_Written problem_.
Reproduce, without changes, the part of the KVM versus Hyper-V thread below between "Considering I've already" and "or Hyper-v 2012?", inclusive.

━━━ Quoted text ━━━

Considering I've already work with Proxmox for Openvz and the Differences in performance between KVM and Hyper-v 2012 (if any - I don't know)
What would you recommend me to work?
KVM or Hyper-v 2012?

Best Regards,
Star Network.
 
I used Hyper-V on 2008 R2 - its a beast for overhead as you have a full fat windows install eating up CPU and Memory before you get to VMs.

I'm very happy with my Proxmox KVM system and wouldnt go back.
 
I used Hyper-V on 2008 R2 - its a beast for overhead as you have a full fat windows install eating up CPU and Memory before you get to VMs.

I'm very happy with my Proxmox KVM system and wouldnt go back.

Thanks for the Information!
As far as I know Microsoft says the new version is a completely different and better from the previous version, believe them?

Best Regards,
Star Network.
 
You'll still have to have a MS server running at the top layer before the virtual layer - potential security risk and easy access to VM disk storage...

the and AFAIK HyperV is paravirtualisation rather than full virtualisation... and i also seem to remember issues with linux distros being installed...
 
Problems is one thing
but linux is not interested me on this (am working with Proxmox with Openvz for linux and am happy)

Best Regards,
Star Network.
 
Problems is one thing
but linux is not interested me on this (am working with Proxmox with Openvz for linux and am happy)

Best Regards,
Star Network.

I'm running a lot of windows database servers without real good performance.

New version of kvm have some guest hyper-v cpu features for (for windows > 2008), They are not yet added to proxmox,
but I'll try to test them soon.
(This advertise windows vm that they are running in a virtual environnement , and some windows functions works better, like timer management for example).
cpu options are : +hv_relaxed ,+hv_vapic.

━━━ Recorded data ━━━

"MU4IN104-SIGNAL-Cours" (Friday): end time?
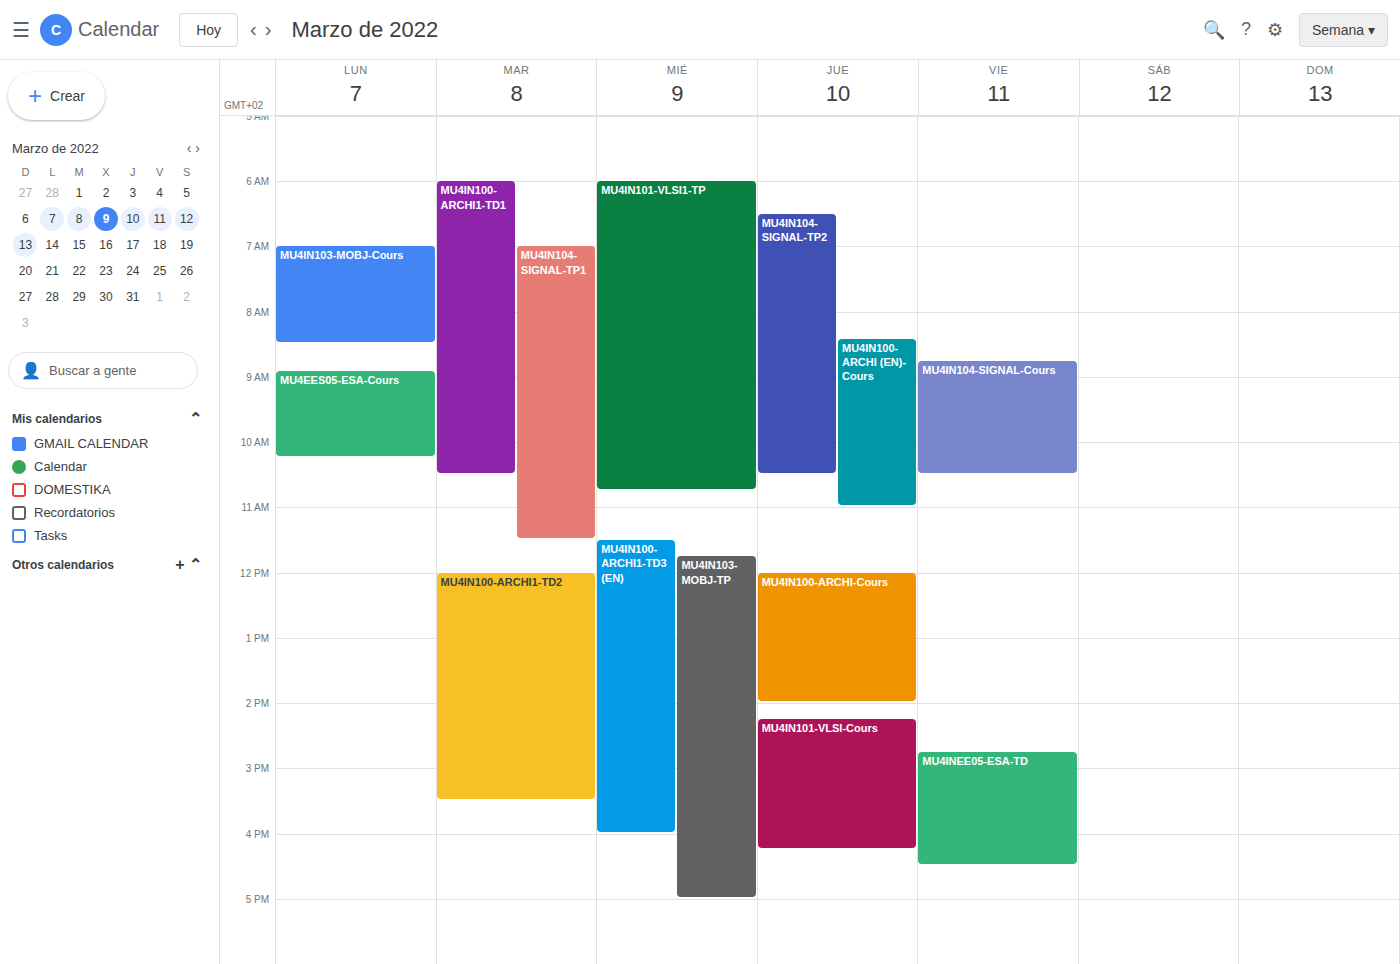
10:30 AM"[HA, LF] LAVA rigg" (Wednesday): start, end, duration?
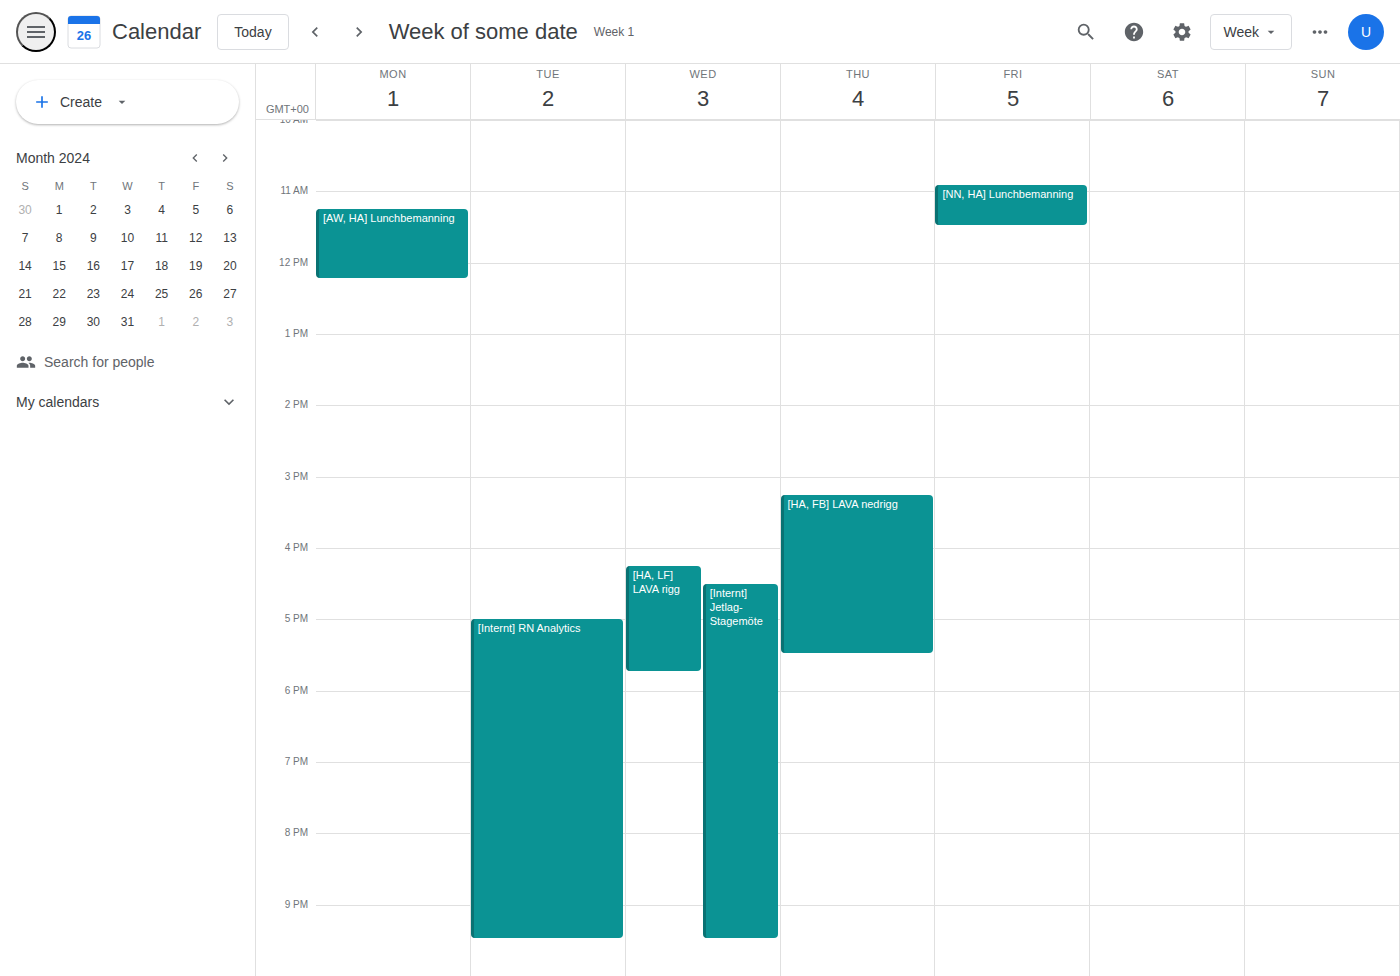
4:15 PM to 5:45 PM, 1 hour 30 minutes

━━━

_Solution to this exercise_.
Considering I've already work with Proxmox for Openvz and the Differences in performance between KVM and Hyper-v 2012 (if any - I don't know)
What would you recommend me to work?
KVM or Hyper-v 2012?